# [INSTRUCTIONS TO FOLLOW]
Extend the news article below on Barack Obama's ties to Rashid Khalidi, picking up after its final sentence.

# [DOCUMENT SEGMENT]
*** Block opens ***

Thursday, October 23, 2008
By Aaron Klein
http://www.worldnetdaily.com/index.php?fa=PAGE.printable&pageId=65108
WorldNetDaily

JERUSALEM – Did Sen. Barack Obama misrepresent his relationship with a pro-Palestinian activist and harsh critic of Israel who has been described as a friend of the senator?

During a campaign stop yesterday at a Boca Raton, Fla., synagogue, Obama was asked about his association with Columbia University professor Rashid Khalidi, who has made repeated statements supportive of Palestinian terrorism.

Obama replied: "You mentioned Rashid Khalidi, who's a professor at Columbia. I do know him, because I taught at the University of Chicago. And he is Palestinian. And I do know him, and I have had conversations. He is not one of my advisers; he's not one of my foreign policy people. His kids went to the Lab school where my kids go as well. He is a respected scholar, although he vehemently disagrees with a lot of Israel's policy."

Continued Obama: "To pluck out one person who I know and who I've had a conversation with who has very different views than 900 of my friends and then to suggest that somehow that shows that maybe I'm not sufficiently pro-Israel, I think, is a very problematic stand to take," he said. "So we gotta be careful about guilt by association."

But Obama's relationship with Khalidi goes beyond conversation.

Khalidi's ties to Obama were first exposed by WND in February in a widely cited article.

According to a professor at the University of Chicago who said he has known Obama for 12 years, the Democratic presidential hopeful befriended Khalidi when the two worked together at the university. The professor spoke on condition of anonymity. Khalidi lectured at the University of Chicago until 2003 while Obama taught law there from 1993 until his election to the Senate in 2004.

Sources at the university told WND that Khalidi and Obama lived in nearby faculty residential zones and that the two families dined together a number of times. The sources said the Obamas even babysat the Khalidi children.

Khalidi in 2000 held what was described as a successful fundraiser for Obama's failed bid for a seat in the U.S. House of Representatives, a fact not denied by Khalidi, who spoke to WND in February.

As WND reported, an anti-Israel Arab group run by Khalidi's wife, Mona, received crucial funding from a Chicago nonprofit, the Woods Fund, for which Obama served as a board member.

In 2001, the Woods Fund, which describes itself as a group helping the disadvantaged, provided a $40,000 grant to Khalidi's Arab American Action Network, or AAAN. The fund provided a second grant to the AAAN for $35,000 in 2002.

Speakers at AAAN dinners and events routinely have taken an anti-Israel line.

The group co-sponsored a Palestinian art exhibit, titled, "The Subject of Palestine," that featured works related to what some Palestinians call the "Nakba" or "catastrophe" of Israel's founding in 1948.

When Khalidi departed the University of Chicago in 2003, Obama delivered an in-person testimonial at a farewell ceremony reminiscing about conversations over meals prepared by Mona Khalidi.

*** Block closes ***

# [DATA BLOCK]
*** Block opens ***

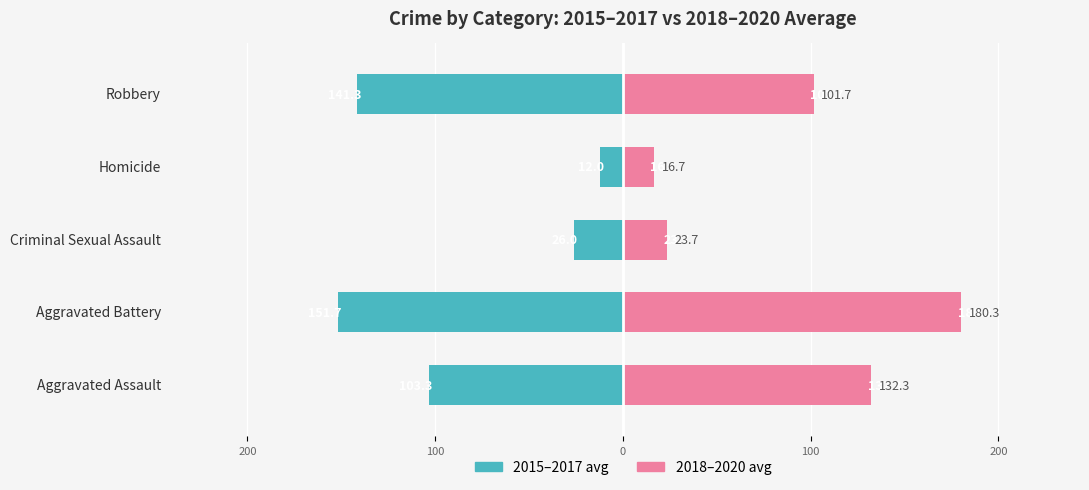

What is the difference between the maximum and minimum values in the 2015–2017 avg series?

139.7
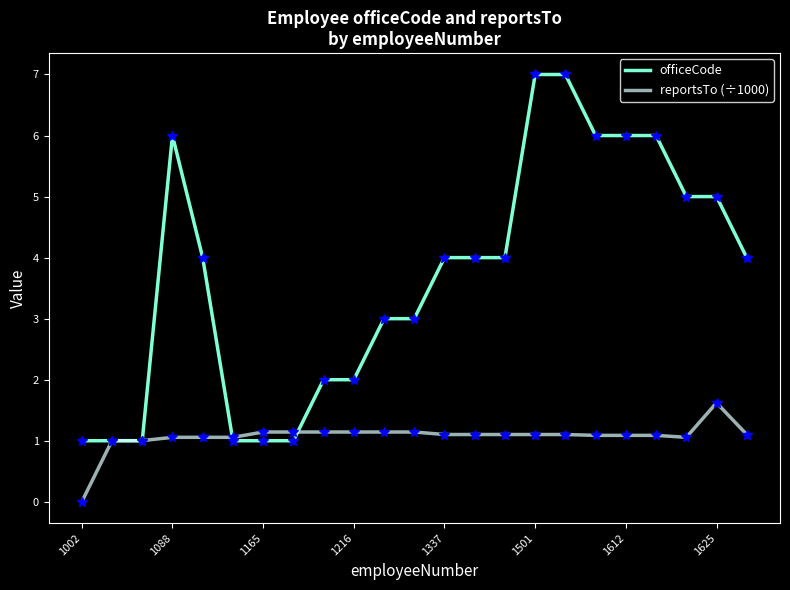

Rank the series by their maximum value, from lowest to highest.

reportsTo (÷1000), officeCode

*** Block closes ***

# [WRITTEN ANSWER]
According to a Los Angeles Times account, Obama said his talks with the Khalidis served as "consistent reminders to me of my own blind spots and my own biases. … It's for that reason that I'm hoping that, for many years to come, we continue that conversation – a conversation that is necessary not just around Mona and Rashid's dinner table," but around "this entire world."

Khalidi's farewell dinner was replete with anti-Israel speakers.

One, a young Palestinian American, recited a poem in Obama's presence that accused the Israeli government of terrorism in its treatment of Palestinians and sharply criticized U.S. support of Israel, the Times reported.

Another speaker, who reportedly talked while Obama was present, compared "Zionist settlers on the West Bank" to Osama bin Laden.

Israel a 'constant sore'

Just last week, WND noted Obama termed the Israeli-Palestinian conflict a "constant sore" in an interview just five days after Khalidi wrote an opinion piece in the Nation magazine in which he called the "Palestinian question" a "running sore."

In his piece, "Palestine: Liberation Deferred," Khalidi suggests Israel carried out "ethnic cleansing" of Palestinians; writes Western powers backed Israel's establishment due to guilt of the Holocaust; laments the Palestinian Authority's stated acceptance of a Palestinian state "only" in the West Bank, Gaza Strip and eastern sections of Jerusalem; and argues Israel should be dissolved and instead a bi-national, cantonal system should be set up in which Jews and Arabs reside

During documented speeches and public events, Khalidi has called Israel an "apartheid system in creation" and a destructive "racist" state.

He has multiple times implied support for Palestinian terror, calling suicide bombings a response to "Israeli aggression." He dedicated his 1986 book, "Under Siege," to "those who gave their lives ... in defense of the cause of Palestine and independence of Lebanon."

Critics assailed the book as excusing Palestinian terrorism and claim the dedication is in reference to the Palestine Liberation Organization, which at that time committed scores of anti-Western attacks and was labeled by the U.S. as a terrorist group

'Sympathy for the Palestinian cause'

Speaking in a joint interview with WND and WABC radio, Khalidi was asked about his 2000 fundraiser for Obama.

"I was just doing my duties as a Chicago resident to help my local politician," Khalidi stated.

Khalidi said he supports Obama for president, "because he is the only candidate who has expressed sympathy for the Palestinian cause."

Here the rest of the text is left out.